Dataset content

•••••

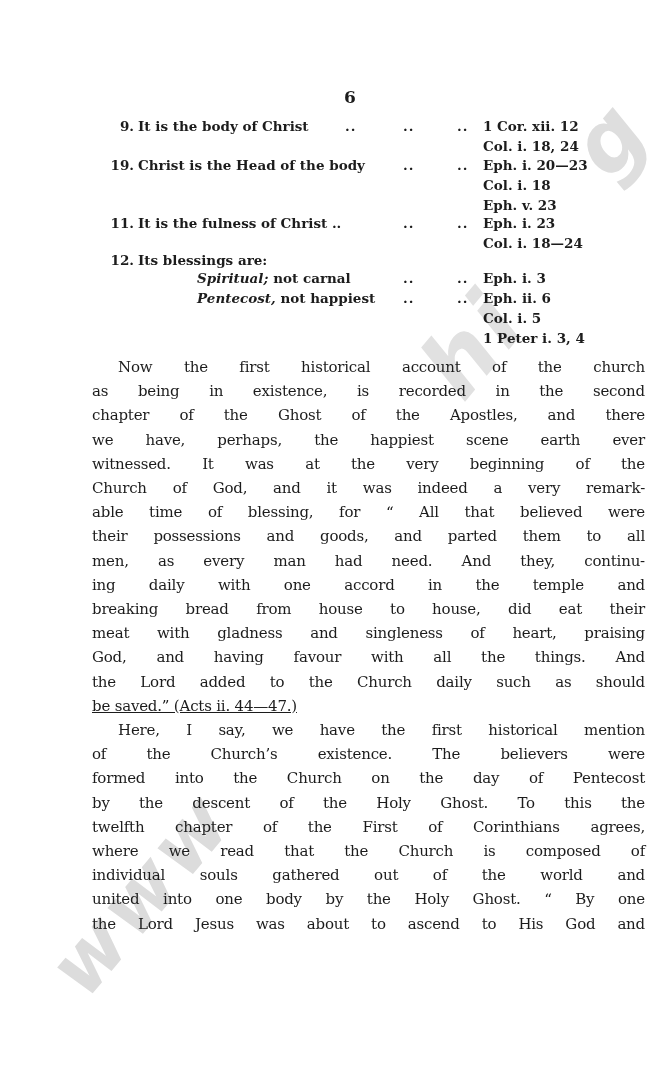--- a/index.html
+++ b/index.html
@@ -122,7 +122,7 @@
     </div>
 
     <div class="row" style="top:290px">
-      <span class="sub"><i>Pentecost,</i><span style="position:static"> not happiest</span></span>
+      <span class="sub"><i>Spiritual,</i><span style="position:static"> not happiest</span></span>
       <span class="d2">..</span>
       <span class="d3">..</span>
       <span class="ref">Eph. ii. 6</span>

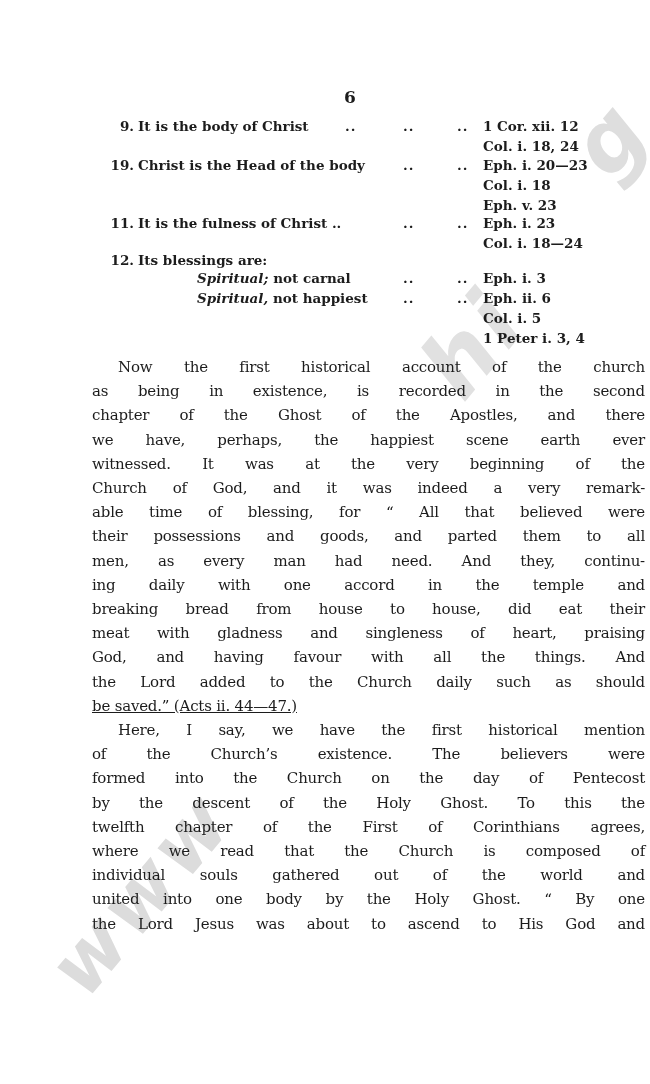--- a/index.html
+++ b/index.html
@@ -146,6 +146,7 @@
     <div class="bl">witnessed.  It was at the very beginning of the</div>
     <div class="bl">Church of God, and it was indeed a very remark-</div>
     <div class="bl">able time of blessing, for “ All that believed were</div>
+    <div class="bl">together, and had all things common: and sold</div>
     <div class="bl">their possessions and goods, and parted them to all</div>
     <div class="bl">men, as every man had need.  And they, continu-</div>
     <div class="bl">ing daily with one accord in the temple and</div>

•••••

Problem to work on
With the pictures omitted, the material is to be transcribed exactly.

Exercise result
--- a/index.html
+++ b/index.html
@@ -122,7 +122,7 @@
     </div>
 
     <div class="row" style="top:290px">
-      <span class="sub"><i>Pentecost,</i><span style="position:static"> not happiest</span></span>
+      <span class="sub"><i>Spiritual,</i><span style="position:static"> not happiest</span></span>
       <span class="d2">..</span>
       <span class="d3">..</span>
       <span class="ref">Eph. ii. 6</span>

--- a/index.html
+++ b/index.html
@@ -146,6 +146,7 @@
     <div class="bl">witnessed.  It was at the very beginning of the</div>
     <div class="bl">Church of God, and it was indeed a very remark-</div>
     <div class="bl">able time of blessing, for “ All that believed were</div>
+    <div class="bl">together, and had all things common: and sold</div>
     <div class="bl">their possessions and goods, and parted them to all</div>
     <div class="bl">men, as every man had need.  And they, continu-</div>
     <div class="bl">ing daily with one accord in the temple and</div>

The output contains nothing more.